Quantum Particle Behavior
Text Reading: Giancoli, Physics - Principles with Applications, Chapter 32: Sections 8 to 12
- 32.8 New patterns of behavior led to identification of new conserved characteristics, which, since they have no analogy in common experience, have odd names: strangeness and charm.
- 32.9 To explain the wide variety of hadron behaviors, M. Gell-Mann proposed the existence of quarks, which combine to form the other subatomic particles.
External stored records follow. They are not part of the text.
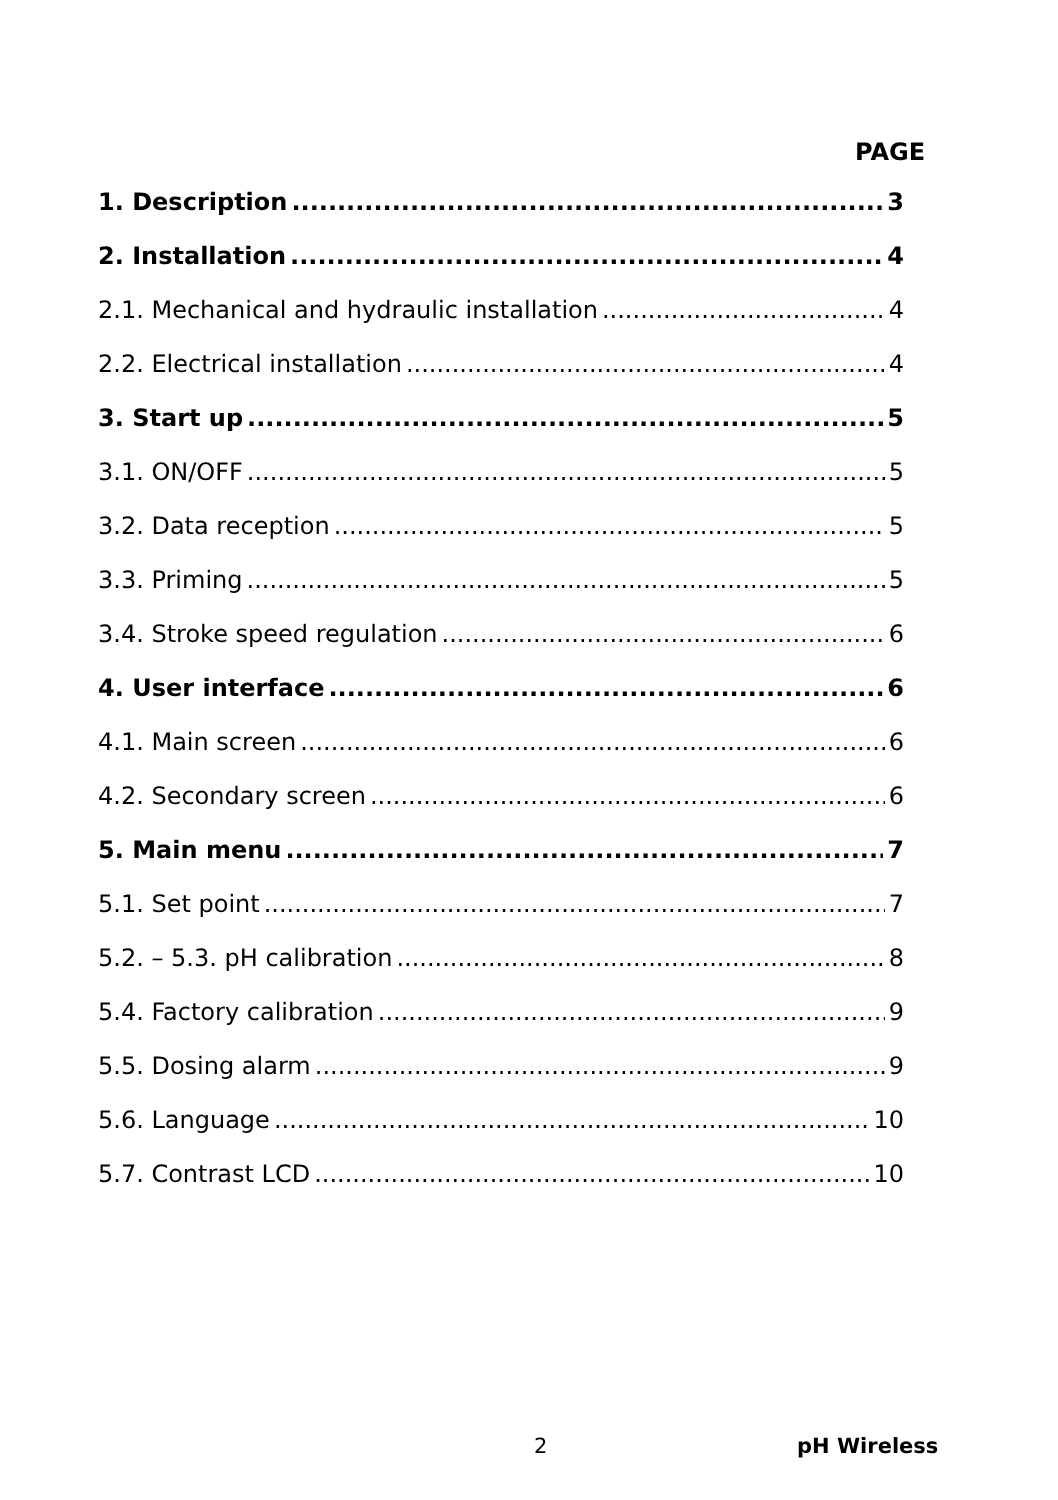PAGE
1. Description 3
2. Installation 4
2.1. Mechanical and hydraulic installation 4
2.2. Electrical installation 4
3. Start up 5
3.1. ON/OFF 5
3.2. Data reception 5
3.3. Priming 5
3.4. Stroke speed regulation 6
4. User interface 6
4.1. Main screen 6
4.2. Secondary screen 6
5. Main menu 7
5.1. Set point 7
5.2. – 5.3. pH calibration 8
5.4. Factory calibration 9
5.5. Dosing alarm 9
5.6. Language 10
5.7. Contrast LCD 10
2 pH Wireless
Quarks are distinguished by their mass, charge, baryon number, strangeness, charm, and top or bottom characteristics. Different behaviors of mesons can be explained by quark-antiquark paris, those of baryons by combinations of three quarks. Quarks, together with gauge bosons, the Higgs boson, and leptons are "fundamental", since hadrons are made of quarks.
- 32.10 The Standard model uses further quark characteristics (color and flavor) to associate specific behaviors with quark types. Other classifications emphasize whether particles follow the Pauli exclusion principle and have half-integer spins (Fermions) or violate the principle and have integer spins (bosons). Using color distinctions prevents quarks from violating the principle and maes them fermions. Quarks have not been observed in isolation, only in combinations. This quantum chromodynamic (QDC) theory, together with the theory that the electromagnetic force and weak nuclear force can be combined (the electroweak theory) make up the Standard Model.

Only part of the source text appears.